→ **Questions to answer**:
1. Switch "handful" to "number" and write out everything in the journalism-education article from "Some schools, including" down to "to the report.".
2. Which universities does the journalism-education article name?
3. Translate this sentence from the journalism-education article into Spanish: "Like teaching hospitals, journalism schools should be providing real-world, hands-on experiences in covering community news."

→ **Excerpt to read**:
※ ※ ※
COLLEGE PARK – Media companies, struggling in a time of economic uncertainty, are increasingly relying on students to plug information gaps for the public, according to a new report released Friday at Journalism Interactive, an international conference on digital journalism education sponsored by the Merrill College of Journalism at the University of Maryland, College Park.
According to the report, “Shaping 21st Century Journalism,” prepared by the New America Foundation and funded by the Knight Foundation, journalism programs should emulate the model of teaching hospitals.
“They should beta-test new models for journalism and understand how journalistic ecosystems emerge, as well as contribute to the policymaking process that underpins them,” said the report.
Like teaching hospitals, journalism schools should be providing real-world, hands-on experiences in covering community news. That provides the added benefit of public service, just like the hospitals, the report said.
Students with such experience gain a leg up in hiring. In an increasingly competitive job market, graduates are desperately looking for ways to stand out in sea of resumes and applications. As staff sizes decline, increasingly employers are looking for new hires who can hit the ground running.
Those media companies are increasingly turning to students to supplement their own staffs, providing the students with published stories and television packages.
“We’re not competing with (news outlets), we’re applying things that they cannot do,” said Leonard Downie Jr., vice president of The Washington Post and journalism professor at Arizona State University.
Some schools, including Maryland, have successfully adapted their programs to the changing media climate, the report said.
The Merrill College of Journalism provides a handful of student-run news outlets including UMTV, a cable television operation, and Capital News Service, whose Washington bureau has more reporters covering the federal government’s impact on the state than any news organization in Maryland, according to the report.
Capital News Service provided coverage for the conference, sponsored by the Merrill College of Journalism.
The college is also one of 11 universities in the country to be a part of News21, an investigative reporting project funded by the Carnegie Corporation and the John S. and James L. Knight foundation.
Another example of gaining experience while completing college requirements in journalism cited in the report is the website neontommy.com.
Callie Schweitzer, a graduate of the University of Southern California, created neontommy.com to provide a space for journalism students to publish their work. She touted the website, which is affiliated with the Annenberg School for Communication and Journalism, at the conference. It now boasts over 250 staff members.
Before launching Neon Tommy, students “would turn in their reporting as homework, they would get a grade and it would go in the trash,” she said.
Now the assistant to the publisher for Talking Points Memo, Schweitzer attributes her success to the site.
“Neon Tommy for me was my journalism education,” Schweitzer told the roomful of reporters and journalism professors.
※ ※ ※
Stored items:

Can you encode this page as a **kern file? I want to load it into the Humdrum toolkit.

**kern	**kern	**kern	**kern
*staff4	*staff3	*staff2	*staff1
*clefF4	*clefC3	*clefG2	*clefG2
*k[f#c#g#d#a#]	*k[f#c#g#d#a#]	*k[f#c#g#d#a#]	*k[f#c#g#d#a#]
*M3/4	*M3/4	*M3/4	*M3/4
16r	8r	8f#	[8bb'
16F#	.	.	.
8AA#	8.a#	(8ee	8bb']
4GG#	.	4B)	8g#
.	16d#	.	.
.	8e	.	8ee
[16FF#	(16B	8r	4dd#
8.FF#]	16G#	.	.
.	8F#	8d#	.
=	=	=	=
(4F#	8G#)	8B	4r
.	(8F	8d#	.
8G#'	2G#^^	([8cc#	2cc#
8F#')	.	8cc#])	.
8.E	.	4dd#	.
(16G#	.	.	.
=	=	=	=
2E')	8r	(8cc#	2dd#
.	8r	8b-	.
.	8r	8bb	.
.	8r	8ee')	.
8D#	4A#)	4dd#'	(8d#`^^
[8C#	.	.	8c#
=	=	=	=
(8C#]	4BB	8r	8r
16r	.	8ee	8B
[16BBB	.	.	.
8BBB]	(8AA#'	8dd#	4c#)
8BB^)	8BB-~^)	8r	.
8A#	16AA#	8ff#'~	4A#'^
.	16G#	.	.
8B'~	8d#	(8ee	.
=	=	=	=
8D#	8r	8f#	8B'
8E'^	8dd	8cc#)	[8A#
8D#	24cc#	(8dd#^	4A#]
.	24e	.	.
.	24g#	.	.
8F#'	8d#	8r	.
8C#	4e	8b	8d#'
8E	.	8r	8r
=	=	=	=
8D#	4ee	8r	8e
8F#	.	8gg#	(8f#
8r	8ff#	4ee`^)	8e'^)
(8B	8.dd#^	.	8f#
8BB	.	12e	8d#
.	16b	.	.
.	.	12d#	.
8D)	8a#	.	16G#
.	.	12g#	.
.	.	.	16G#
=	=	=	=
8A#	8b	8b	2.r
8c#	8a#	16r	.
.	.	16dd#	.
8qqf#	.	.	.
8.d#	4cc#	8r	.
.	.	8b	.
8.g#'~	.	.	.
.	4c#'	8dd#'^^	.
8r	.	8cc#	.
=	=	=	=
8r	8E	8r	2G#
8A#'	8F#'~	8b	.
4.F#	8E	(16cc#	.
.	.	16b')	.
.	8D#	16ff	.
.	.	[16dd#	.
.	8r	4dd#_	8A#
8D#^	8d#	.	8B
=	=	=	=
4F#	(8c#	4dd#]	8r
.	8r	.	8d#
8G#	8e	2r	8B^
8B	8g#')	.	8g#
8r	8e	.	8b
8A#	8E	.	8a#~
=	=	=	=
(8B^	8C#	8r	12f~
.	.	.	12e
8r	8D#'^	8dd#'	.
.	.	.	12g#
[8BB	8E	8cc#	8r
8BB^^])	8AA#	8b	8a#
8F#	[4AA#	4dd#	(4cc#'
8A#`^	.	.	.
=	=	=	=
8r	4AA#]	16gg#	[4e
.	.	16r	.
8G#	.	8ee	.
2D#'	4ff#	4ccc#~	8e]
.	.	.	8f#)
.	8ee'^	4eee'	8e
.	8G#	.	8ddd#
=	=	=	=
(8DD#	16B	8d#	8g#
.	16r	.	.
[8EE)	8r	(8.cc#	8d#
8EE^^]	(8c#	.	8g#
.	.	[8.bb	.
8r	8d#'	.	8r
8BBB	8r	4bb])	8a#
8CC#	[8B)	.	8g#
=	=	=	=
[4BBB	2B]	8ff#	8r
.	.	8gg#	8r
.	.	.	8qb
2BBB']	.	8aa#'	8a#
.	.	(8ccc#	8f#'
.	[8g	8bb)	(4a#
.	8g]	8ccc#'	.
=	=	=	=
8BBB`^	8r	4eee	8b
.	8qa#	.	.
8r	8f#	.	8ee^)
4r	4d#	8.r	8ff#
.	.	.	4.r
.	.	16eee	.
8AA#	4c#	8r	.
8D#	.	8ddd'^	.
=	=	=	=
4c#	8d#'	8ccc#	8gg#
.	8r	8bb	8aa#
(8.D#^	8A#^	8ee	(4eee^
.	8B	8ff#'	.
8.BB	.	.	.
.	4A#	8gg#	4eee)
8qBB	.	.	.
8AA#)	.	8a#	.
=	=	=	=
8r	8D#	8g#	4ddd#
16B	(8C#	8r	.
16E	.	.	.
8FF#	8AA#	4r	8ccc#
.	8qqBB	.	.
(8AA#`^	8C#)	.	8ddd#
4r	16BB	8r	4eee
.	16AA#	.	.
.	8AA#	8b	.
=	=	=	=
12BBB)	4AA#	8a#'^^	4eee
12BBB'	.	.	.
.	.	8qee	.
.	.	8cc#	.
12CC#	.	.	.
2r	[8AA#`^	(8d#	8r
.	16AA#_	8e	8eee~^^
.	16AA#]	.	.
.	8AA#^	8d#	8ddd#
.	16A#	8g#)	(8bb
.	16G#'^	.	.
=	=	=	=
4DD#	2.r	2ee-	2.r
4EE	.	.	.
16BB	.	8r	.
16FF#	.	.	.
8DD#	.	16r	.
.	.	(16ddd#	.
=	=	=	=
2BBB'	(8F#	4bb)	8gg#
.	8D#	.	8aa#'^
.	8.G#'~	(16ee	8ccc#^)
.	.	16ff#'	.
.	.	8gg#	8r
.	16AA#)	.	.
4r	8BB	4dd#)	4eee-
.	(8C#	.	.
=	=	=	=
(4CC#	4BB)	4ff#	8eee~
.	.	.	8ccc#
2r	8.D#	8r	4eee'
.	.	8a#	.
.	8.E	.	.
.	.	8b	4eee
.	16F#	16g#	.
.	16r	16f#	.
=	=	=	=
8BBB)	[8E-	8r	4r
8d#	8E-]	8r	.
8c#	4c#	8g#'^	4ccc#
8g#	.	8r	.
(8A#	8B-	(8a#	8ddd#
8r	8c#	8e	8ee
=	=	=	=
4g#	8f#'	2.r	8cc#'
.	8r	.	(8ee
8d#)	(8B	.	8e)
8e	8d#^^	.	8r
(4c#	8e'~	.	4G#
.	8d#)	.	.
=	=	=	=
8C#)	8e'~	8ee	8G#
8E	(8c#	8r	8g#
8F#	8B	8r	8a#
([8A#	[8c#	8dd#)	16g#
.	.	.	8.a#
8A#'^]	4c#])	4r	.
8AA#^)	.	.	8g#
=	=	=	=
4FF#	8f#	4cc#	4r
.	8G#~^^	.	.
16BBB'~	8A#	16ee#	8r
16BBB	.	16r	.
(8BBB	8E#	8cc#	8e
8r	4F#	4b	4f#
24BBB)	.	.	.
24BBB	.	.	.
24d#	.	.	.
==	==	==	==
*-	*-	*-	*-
※ ※ ※
→ **Response list**:
1.
Some schools, including Maryland, have successfully adapted their programs to the changing media climate, the report said.
The Merrill College of Journalism provides a number of student-run news outlets including UMTV, a cable television operation, and Capital News Service, whose Washington bureau has more reporters covering the federal government’s impact on the state than any news organization in Maryland, according to the report.

2. University of Maryland, College Park; Arizona State University; University of Southern California

3. Al igual que los hospitales universitarios, las escuelas de periodismo deberían ofrecer experiencias prácticas y reales en la cobertura de noticias comunitarias.